_Data provided:_
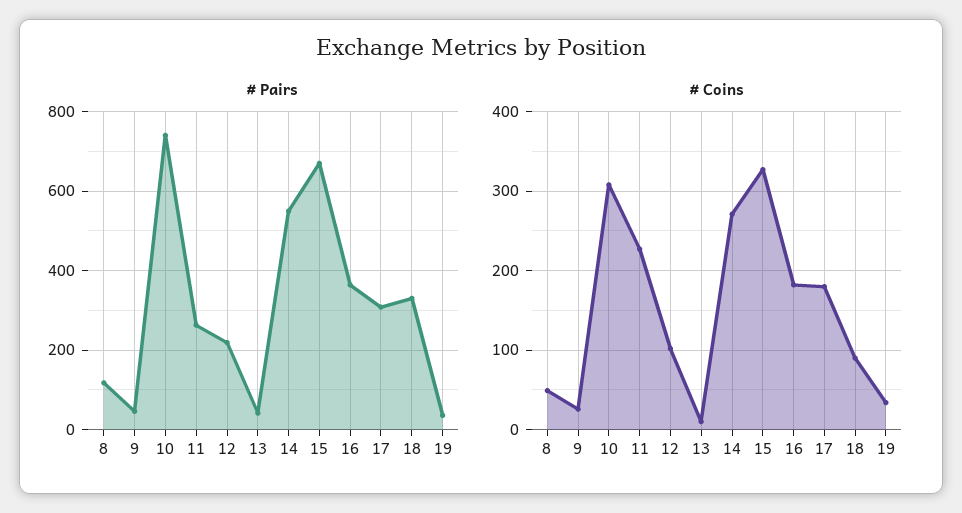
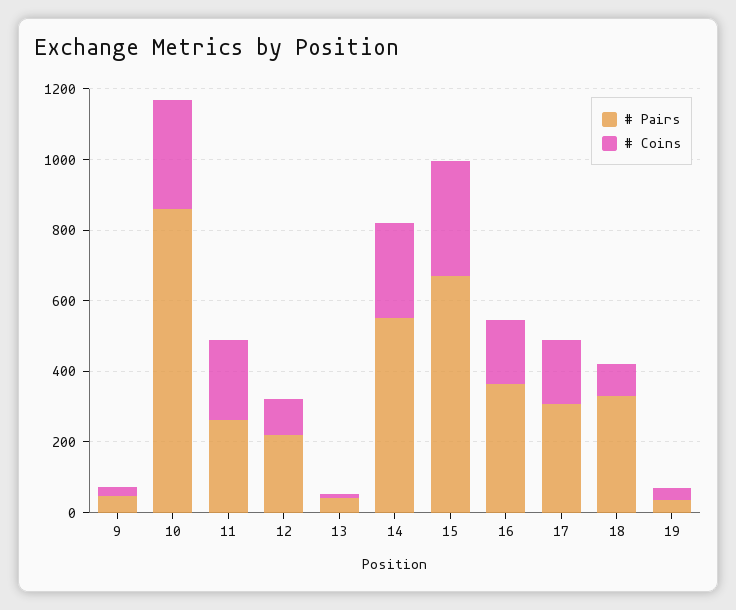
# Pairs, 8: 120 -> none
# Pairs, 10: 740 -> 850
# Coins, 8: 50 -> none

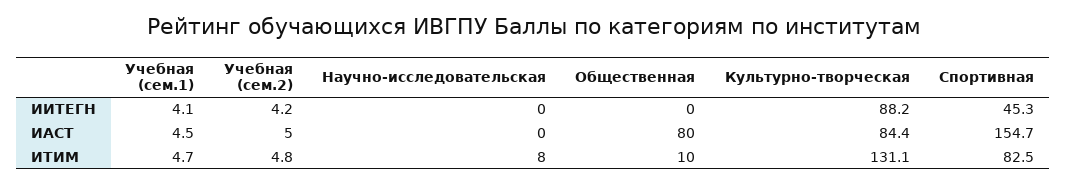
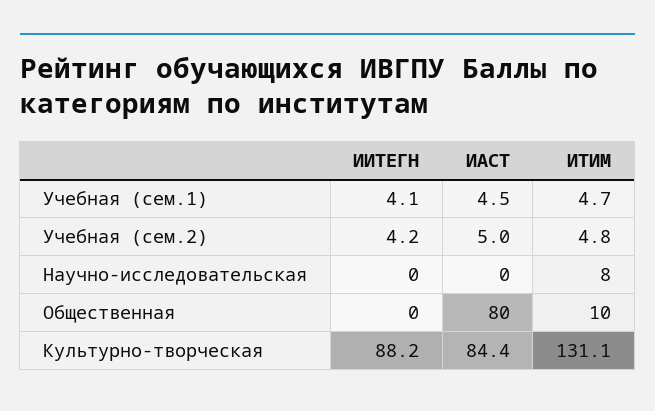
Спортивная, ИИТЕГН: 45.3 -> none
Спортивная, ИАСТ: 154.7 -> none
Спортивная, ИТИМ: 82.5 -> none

_Work item:_ Starting with the line that contains "Спортивная, ИИТЕГН: 45.3 -> none", output every line through the end of the listing above, unchanged.

_Answer section:_
Спортивная, ИИТЕГН: 45.3 -> none
Спортивная, ИАСТ: 154.7 -> none
Спортивная, ИТИМ: 82.5 -> none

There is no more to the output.